Dokumentieren, was wichtig ist

Von Anfang an ganz in der Wirklichkeit verortet wiederum sind die Filme, die Chris, Binti und Kayla drehen. Sie alle wollen nicht die künftigen Regiestars sein, sondern nutzen die technischen Möglichkeiten zum Selbstausdruck und zur Kommunikation. Prägnant fängt Sean Wang in „Didi“ (2024) die Zeit der frühen Nuller-Jahre ein, als YouTube seinen Siegeszug antritt und das Web 2.0 verspricht, nicht nur Konsument*in und Empfänger*in, sondern auch Produzent*in und Sender*in sein zu können. Der 13-jährige Chris ist eigentlich unscheinbar; als er beginnt, Skatevideos zu drehen, steigt sein Ansehen. Etwa zehn Jahre später nutzt die zwölfjährige Protagonistin in „Binti“ (Frederike Migom, 2019) ihr Smartphone, um lustige Clips über ihr Leben zu drehen oder sich für die Rettung von Okapis einzusetzen, während Kayla in „Eighth Grade“ (Bo Burnham, 2018) mit YouTube-Clips eine Selbstsicherheit vorspielt, die sie gar nicht hat. Die Filme feiern die Kreativität der jungen Filmemacher*innen und ihren Ideenreichtum, werfen aber zugleich auch einen kritischen Blick auf die Medienwelt. Neu dabei ist, wie sich die Qualität des Filmemachens verschoben hat. Die Filme sind Teil des Alltags geworden.

Filmstill aus Didi
"Didi" (c) Focus Features, Talking Fish Pictures, Universal

Die Kamera ist immer dabei

Auf die Spitze getrieben wird dies durch Filme im (gefakten) Found Footage-Stil, die eine radikale Subjektivität vortäuschen. Josh Trank etwa stellt in „Chronicle“ (2012) das Muster des Superheldenfilms gleich mehrfach auf den Kopf. Nachdem sie einen blau leuchtenden Kristall berührt haben, verfügen die drei Teenager Andrew, Steve und Matt plötzlich über telepathische Fähigkeiten – ein großer Spaß, bis sich die Sache mit der Verantwortung aufdrängt und alles aus dem Ruder läuft. Das subjektive Erleben der Teenager, die sich auf einmal besonders fühlen, macht der Film radikal formal sichtbar. Denn (fast) jedes Bild des Films stammt aus einer Kamera, mit der Andrew sein Leben aufzeichnen will. Geradezu dokumentarisch wirkt der Film dadurch – und lässt die übersinnlichen Kunststücke der jungen Männer noch außergewöhnlicher aussehen. In „Ab ans Meer“ von Jirí Mádl (2014) wiederum hält der elfjährige Tomáš, der später einmal in die Fußstapfen seines Idols Miloš Forman treten will, seinen ganzen Alltag filmisch fest. Konsequent zeigt auch dieser Film nur Tomáš’ Blick auf die Welt und dabei vor allem: welchen Bildausschnitt er wählt und welche Perspektive, was ihm wichtig ist und was nicht. Dabei wird die Kamera ebenso zum Spielzeug wie zum Überwachungsinstrument, wenn Tomáš etwa seine Eltern heimlich beim Sex filmt oder versucht, die geheimnisvollen Ausflüge seines Vaters aufzuklären. So wird der selbst gedrehte Film auch zu einer Art audiovisuellem Tagebuch, das Etappen des Erwachsenwerdens festhält.
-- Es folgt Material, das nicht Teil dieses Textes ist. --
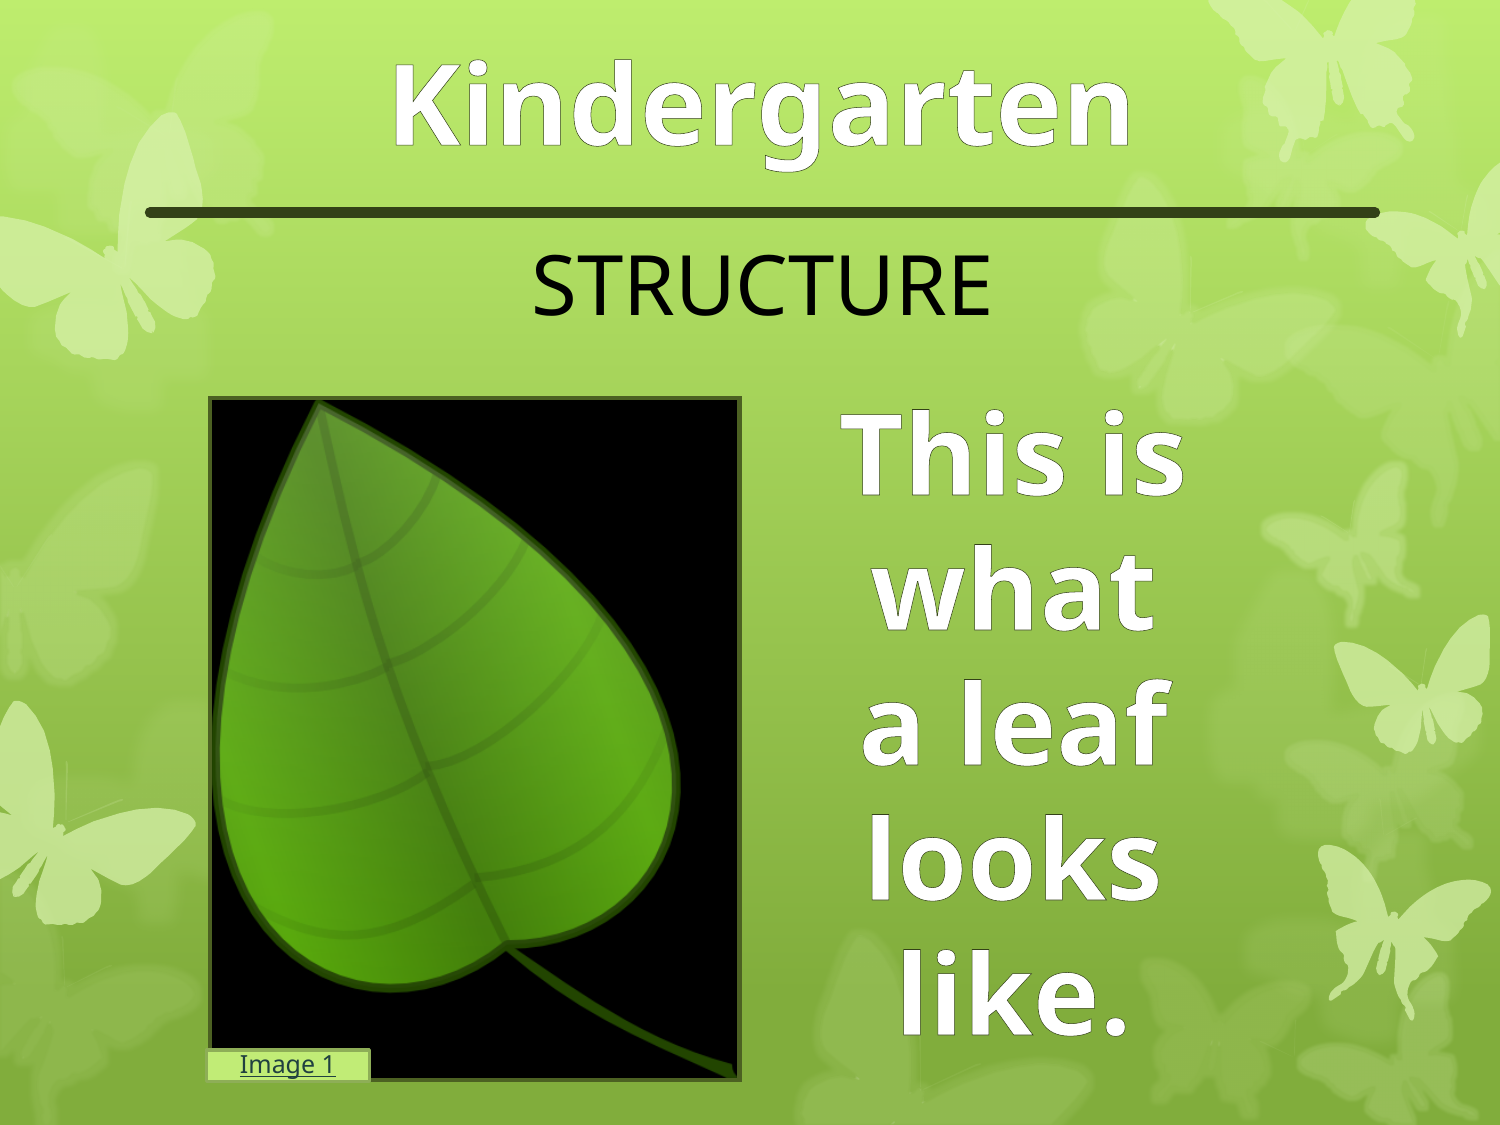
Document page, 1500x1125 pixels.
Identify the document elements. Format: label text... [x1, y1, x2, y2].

text_box Kindergarten [370, 25, 1152, 176]
picture [211, 399, 738, 1079]
text_box This is what a leaf looks like. [687, 374, 1339, 1065]
text_box STRUCTURE [62, 224, 1463, 340]
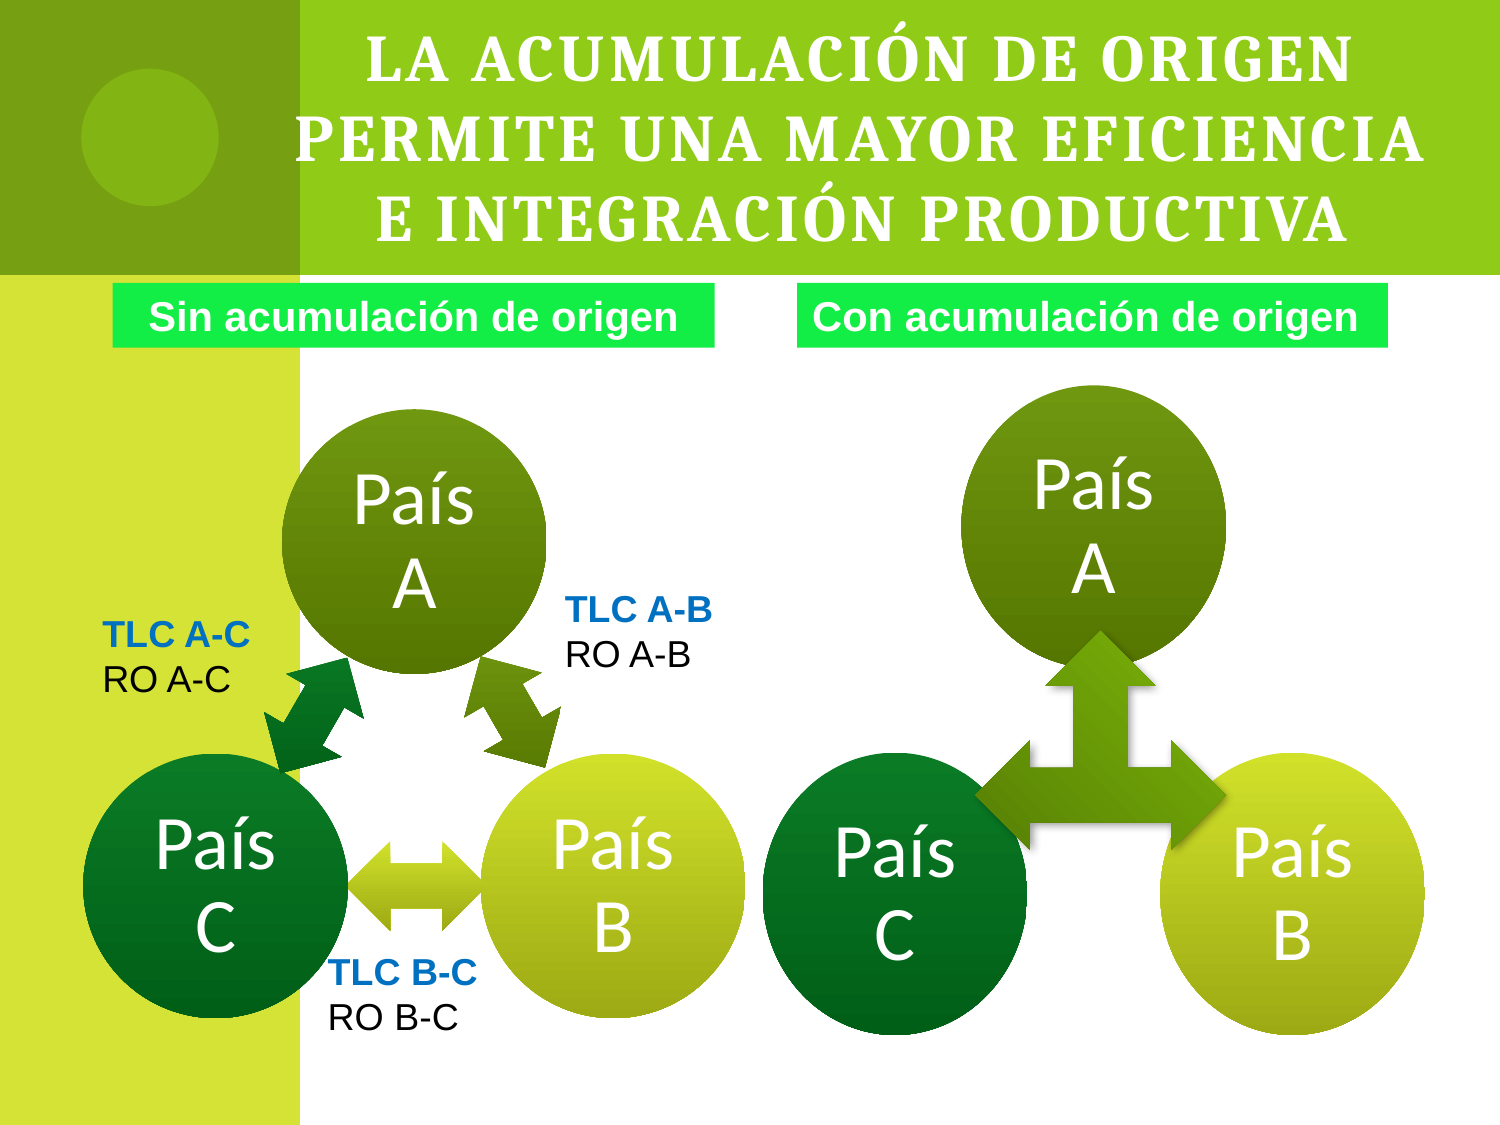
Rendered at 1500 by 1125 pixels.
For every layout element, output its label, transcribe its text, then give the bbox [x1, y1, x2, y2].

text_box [762, 385, 1426, 1036]
text_box Con acumulación de origen [797, 282, 1388, 348]
title La acumulación de origen permite una mayor eficiencia e integración productiva [253, 19, 1471, 250]
text_box Sin acumulación de origen [112, 282, 715, 313]
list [82, 315, 746, 1112]
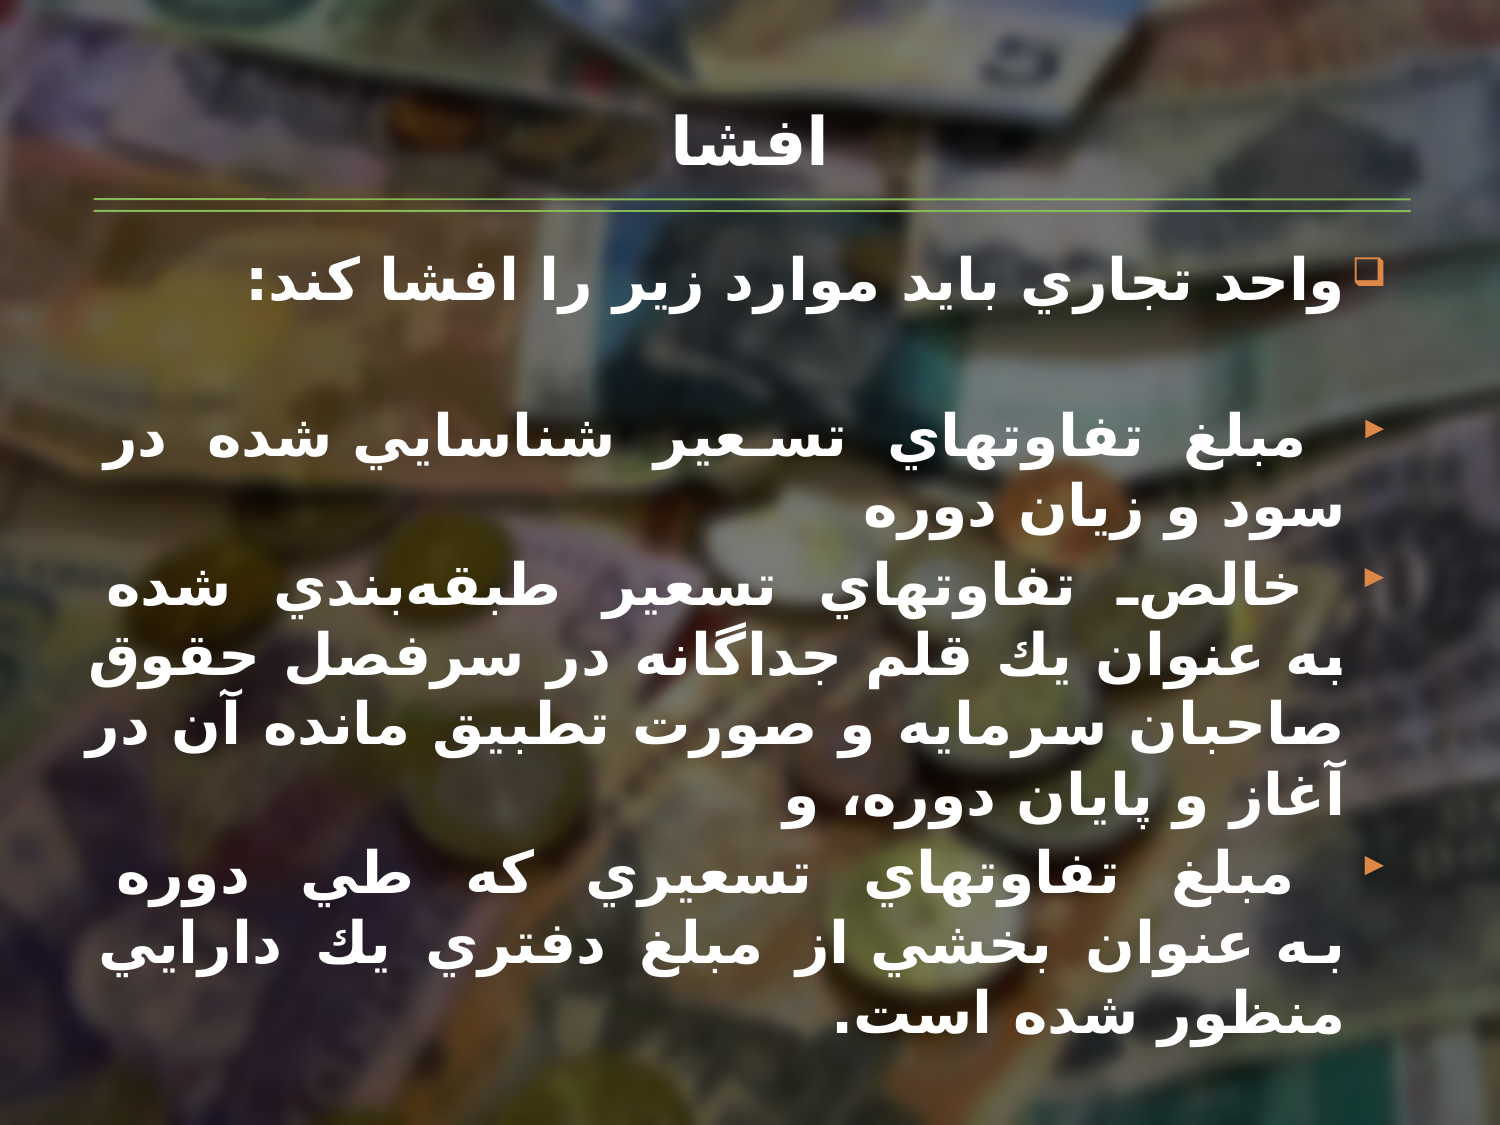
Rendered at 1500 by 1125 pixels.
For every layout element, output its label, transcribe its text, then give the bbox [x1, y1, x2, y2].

picture [0, 0, 1500, 1125]
list واحد تجاري‌ بايد موارد زير را افشا كند: مبلغ‌ تفاوتهاي‌ تسعير شناسايي‌ شده‌ در سود و زيان‌ دوره‌ خالص‌ تفاوتهاي‌ تسعير طبقه‌بندي‌ شده‌ به عنوان‌ يك‌ قلم‌ جداگانه‌ در سرفصل‌ حقوق‌ صاحبان‌ سرمايه‌ و صورت‌ تطبيق‌ مانده‌ آن‌ در آغاز و پايان‌ دوره‌، و مبلغ‌ تفاوتهاي‌ تسعيري‌ كه‌ طي‌ دوره‌ به عنوان‌ بخشي از مبلغ‌ دفتري‌ يك‌ دارايي‌ منظور شده‌ است‌. [70, 234, 1421, 977]
title افشا [75, 45, 1425, 233]
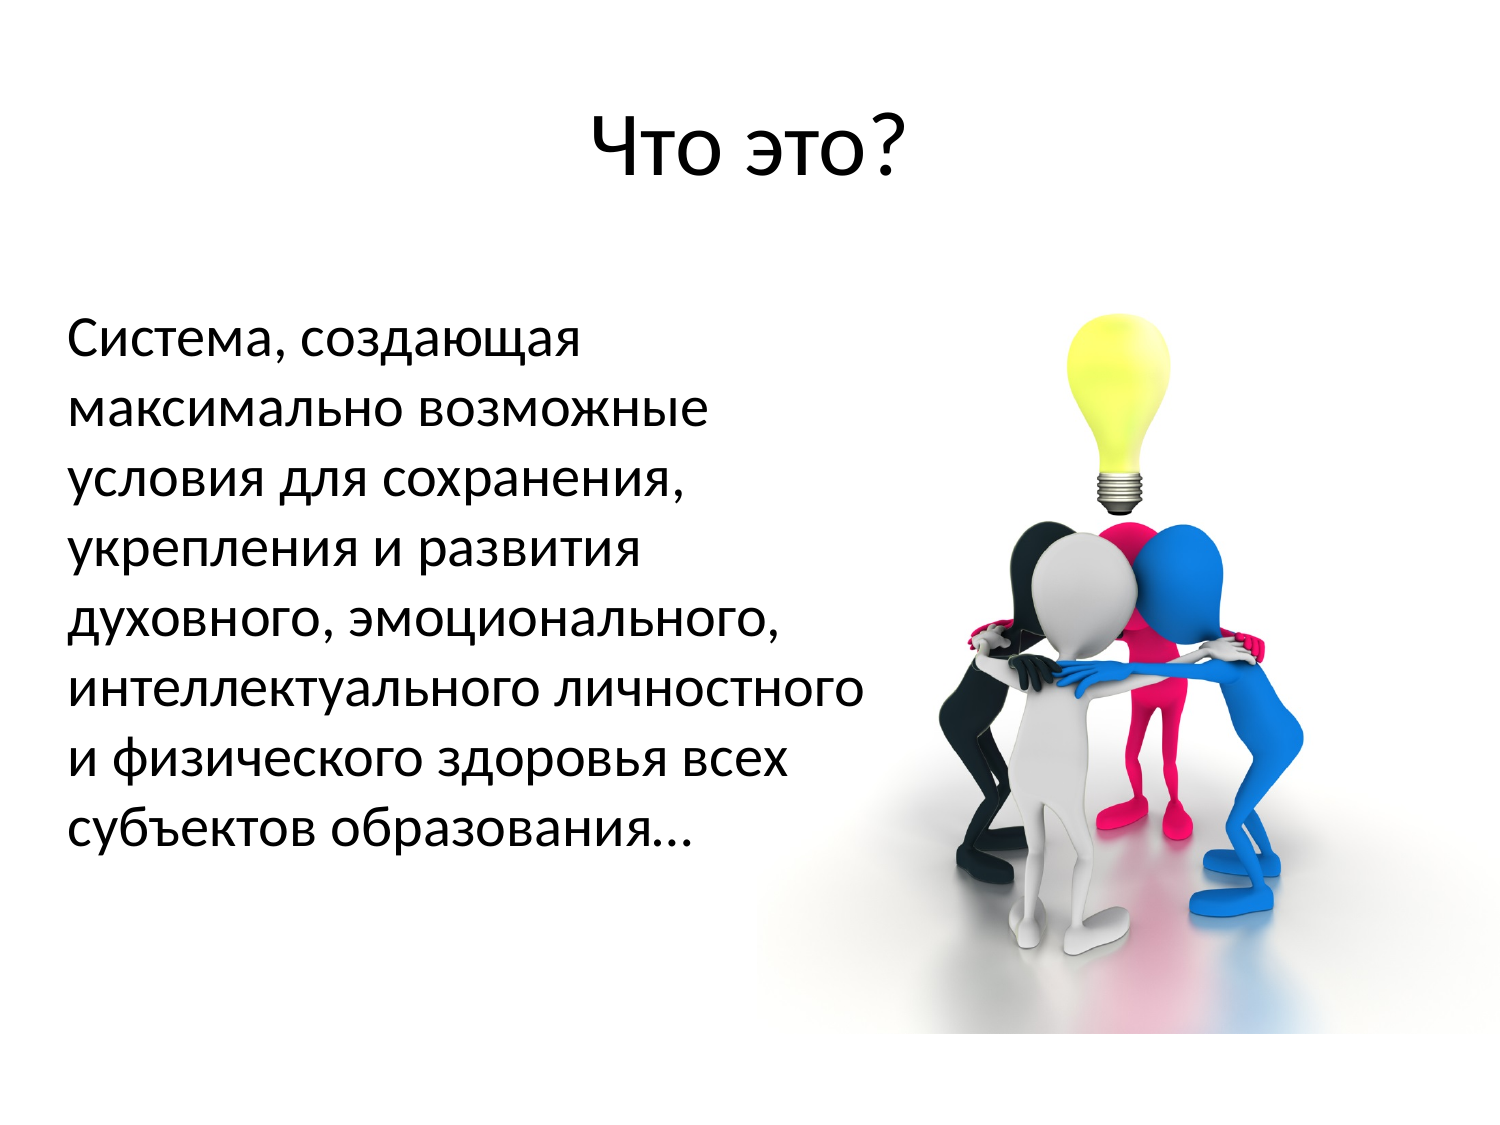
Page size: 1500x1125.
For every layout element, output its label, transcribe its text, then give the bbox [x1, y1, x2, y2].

Mit Found Footage spielt auch Derik Rodrigues in seinem Film „Ananas.mp4“, der 2025 im Rahmen des Bundes.Festival.Film. gezeigt wird. Ein aberwitziger (inszenierter) Rückblick auf eine Beziehung, zusammengestellt aus drei Videoschnipseln, die irgendwann mal aufgenommen und abgespeichert wurden. Eine wunderbare Geschichte über ein Ananasglas als ziemlich unglücklichen Liebesbeweis, eine Jungs-Freundschaft, aber auch über Medien und Erinnerung. So läuft das heute: Die Kamera ist immer dabei. Ob die Dateien dann eines Tages auch wiedergefunden werden oder im digitalen Nirvana landen, ist allerdings eine andere Frage.